▸ **Exercise instructions**: Pictures stay out, but every line of the data is copied exactly.

▸ **Information provided**:
--------------------
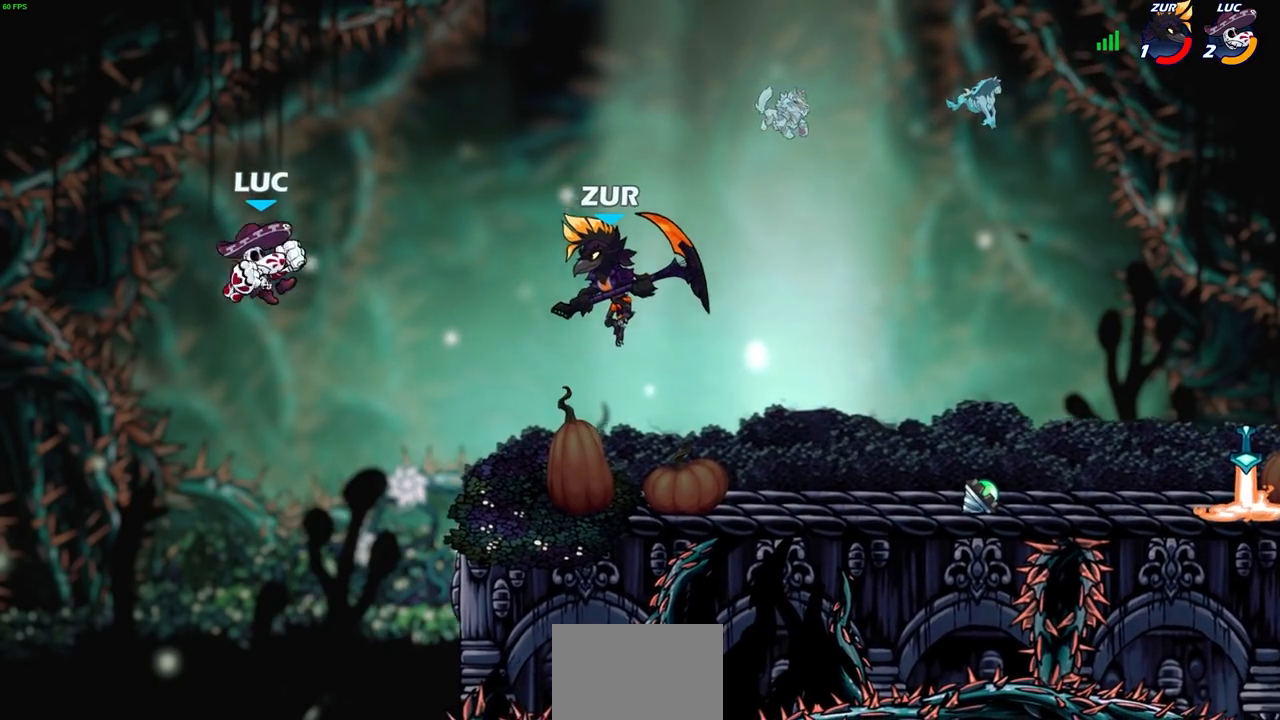
{"buttons": [], "left_stick": "right", "right_stick": "center", "events": [[283, "left_stick", "center"], [450, "left_stick", "right"]]}
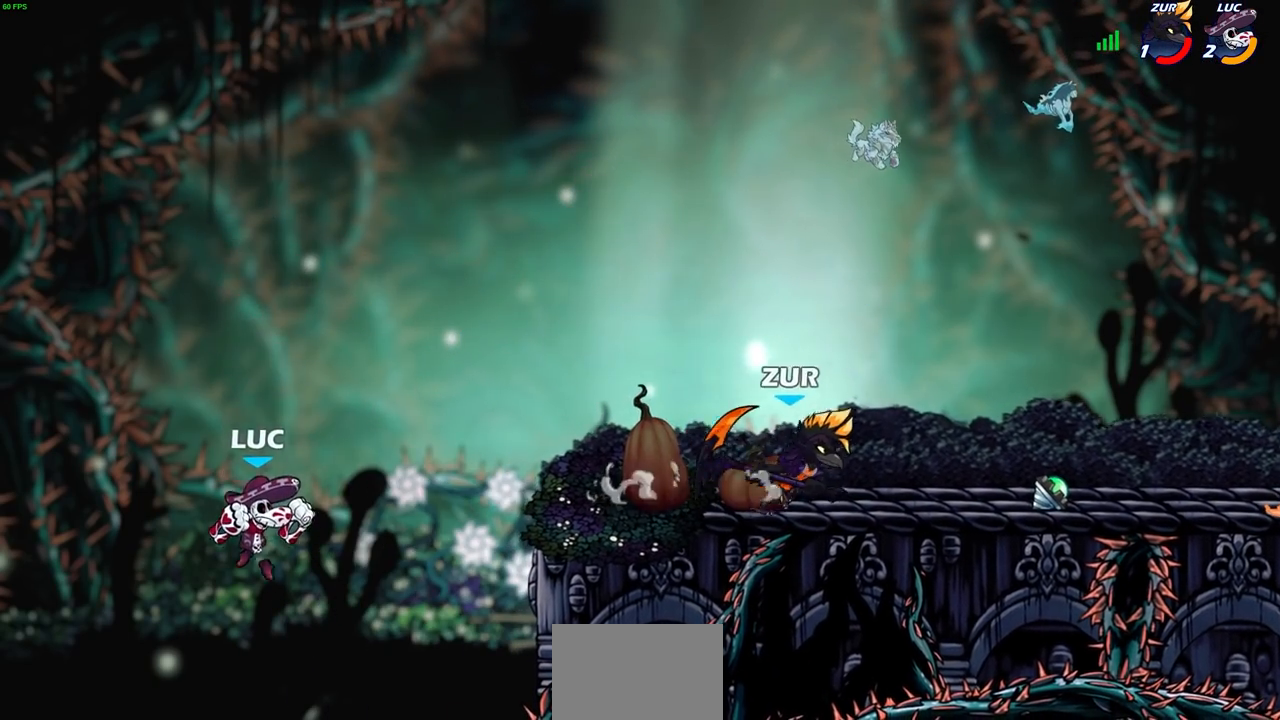
{"buttons": [], "left_stick": "right", "right_stick": "center", "events": [[317, "CROSS", "down"], [483, "CROSS", "up"]]}
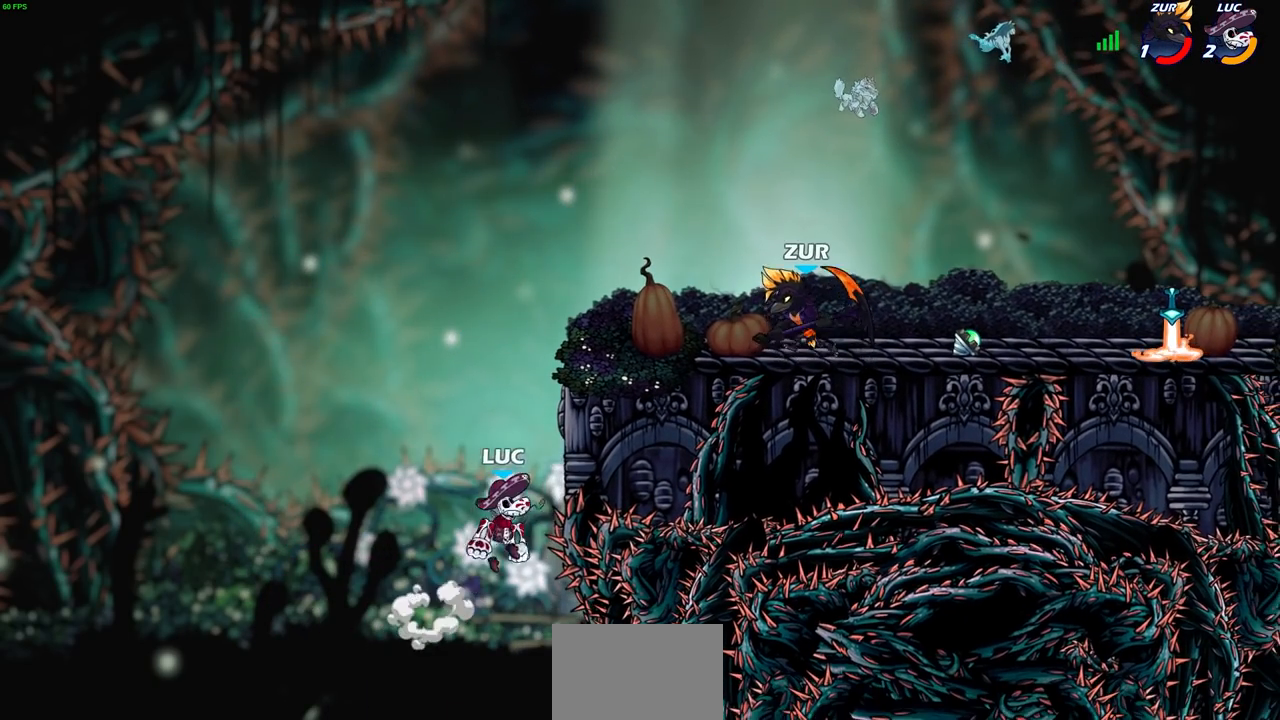
{"buttons": [], "left_stick": "up-right", "right_stick": "center", "events": [[200, "left_stick", "up-left"], [267, "CROSS", "down"], [350, "CIRCLE", "down"], [350, "CROSS", "up"], [350, "left_stick", "up-right"], [483, "CIRCLE", "up"]]}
--------------------
▸ **Reply**:
{"buttons": [], "left_stick": "right", "right_stick": "center", "events": [[283, "left_stick", "center"], [450, "left_stick", "right"]]}
{"buttons": [], "left_stick": "right", "right_stick": "center", "events": [[317, "CROSS", "down"], [483, "CROSS", "up"]]}
{"buttons": [], "left_stick": "up-right", "right_stick": "center", "events": [[200, "left_stick", "up-left"], [267, "CROSS", "down"], [350, "CIRCLE", "down"], [350, "CROSS", "up"], [350, "left_stick", "up-right"], [483, "CIRCLE", "up"]]}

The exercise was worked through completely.